• **Consignes**:
1. Répondez en une ligne à chacune de ces questions sur le passage consacré à la télévision :
(a) Quelle chaîne est citée comme ayant cessé de prendre des risques malgré des émissions autrefois audacieuses ?
(b) À quoi David compare-t-il Géo qui bouge ?
(c) Par quels termes Hantz qualifie-t-il les documentaires ?
2. Rédigez la suite du passage consacré à la télévision, en commençant juste après sa dernière phrase.

La pauvreté des contenus

Le premier point récurrent dans les critiques est l’indigence, en termes d’esthétique, de langage cinématographique, et de traitement, des sujets abordés à la télévision. La télévision est accusée de prendre de moins en moins de risques, y compris dans le cas de la chaîne Arte, où des émissions autrefois audacieuses se conformeraient désormais à une ligne éditoriale adaptée aux contraintes économiques et de marketing. Le petit écran ne produirait et ne diffuserait plus que des programmes consensuels.

« Il n’y a rien qui dérange dans ce que je vois, même dans des cases exigeantes comme la Lucarne. Il n’y a rien qui m’interroge différemment, qui me montre autre chose que ce que je sais déjà. Ça peut m’émouvoir, ça peut être intelligent, mais ça ne me titille pas. Donc dans cette mesure-là faire des documentaires qui essaient de creuser différemment le rapport au monde, je pense que c’est plus difficile qu’avant ». (Florence)

David envisage la télévision d’abord comme d’un système de divertissement, au sens fort de ce qui écarte, de ce qui détourne des occupations quotidiennes (et in fine de sa condition). Les meilleures émissions, avec leurs magnifiques paysages réalisés par de grands chefs opérateurs, mais également des émissions de moindre qualité plastique, servent toutes à reposer le spectateur. David compare Géo qui bouge à un « aquarium », dans lequel « ça bouge » et qu’on peut « regarder longtemps ».

« C’est très bien fait, des archéologues ouvrent une tombe, on trouve un machin en or, tu vois, mais c’est Géo qui bouge. J’aime bien regarder ça, ça me délasse, mais il n’y a pas de point de vue du tout, le propos n’est pas là. Donc les films qui se sont faits avec la télévision, et qui se font encore avec la télévision, se ressemblent tous. […] C’est un système où la tête se vide. » (David)

Marc l’exprime d’une formule nette : « La télévision, c’est TF1″, au sens où la première chaîne devient le modèle dominant que suivent les autres. Bernard parle même d’ »abrutissement », la télévision n’offrant qu’occasionnellement des « îlots de réflexion de sens et d’émotion », dans « une mer de conneries. » Du coup, il n’est pas rare que des cinéastes s’abstiennent même de regarder la télévision, ce qui a quelque chose de cocasse, puisqu’ils sont précisément réalisateurs de films destinés à être diffusés à la télévision. C’est le cas par exemple d’Orélie, qui fuit le petit écran, ou d’Anastasia qui considère que la télévision est trop éloignée du grand cinéma documentaire qu’elle aimerait trouver (« trop dévoyée » dit-elle), pour passer du temps devant le poste. « Toutes ces émissions de divertissement, je ne peux pas croire que les gens regardent ça. C’est épouvantable » s’exclame Orélie. Anastasia parle d’une « corruption » qui porte atteinte à la liberté du spectateur, et de procédés d’influence pour maintenir le spectateur captif. Hantz critique également la grande médiocrité des documentaires, qu’il estime très « racoleurs » et fondés sur « l’esbrouffe ».

• **Données sources**:

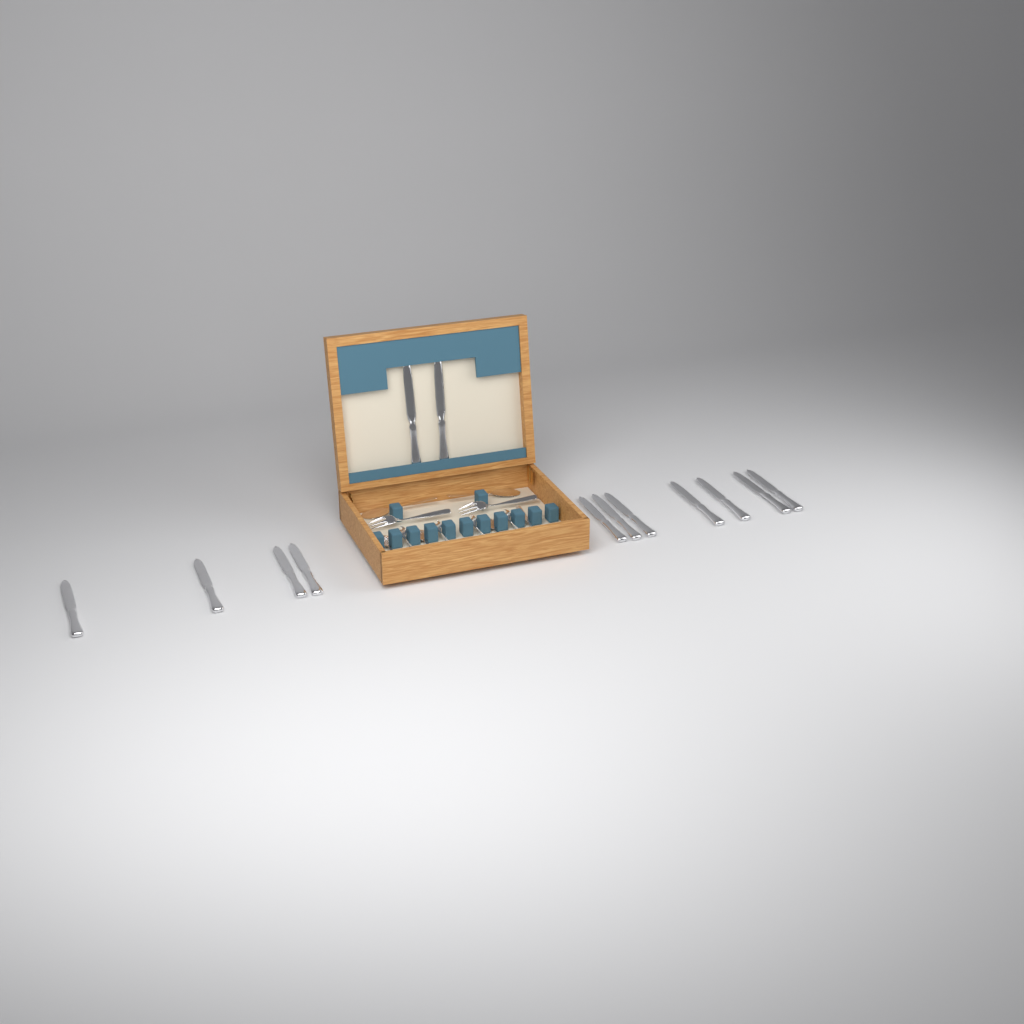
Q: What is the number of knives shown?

• **Corrigé**:
1.
(a) La chaîne Arte.
(b) À un « aquarium ».
(c) Il les juge très « racoleurs » et fondés sur « l’esbrouffe ».

2.
« Il y a un cinéma de médiation, de contemplation et de prière qu’on ne peut pas faire aujourd’hui […] on est arrivé à un excès catastrophique de saucissonnage, de coupage, de faire du rythme de façon totalement gratuite […] qui ne permet pas de rentrer dans un sujet. Il y a une espèce de corruption interne qui s’est faite […] dans l’idée de plaire. […] Le spectateur n’a plus de place, sinon celle d’être hypnotisé par les moyens les plus moches. Je veux rester une personne libre et cette télé nous enlève de la liberté, nous empêche de penser, de réfléchir, il n’y a pas le temps de le faire. » (Anastasia)

Le problème est que, bien entendu, cette orientation des programmes a pour conséquence, sauf cas exceptionnels, des effets graves sur la production et la diffusion des documentaires dits « de création », ou aboutit à une censure de la part des diffuseurs (relayés par la plupart des producteurs), qui prend la forme du formatage. Et en termes de production, les conditions de la réalisation poussent à fabriquer des produits « jetables ».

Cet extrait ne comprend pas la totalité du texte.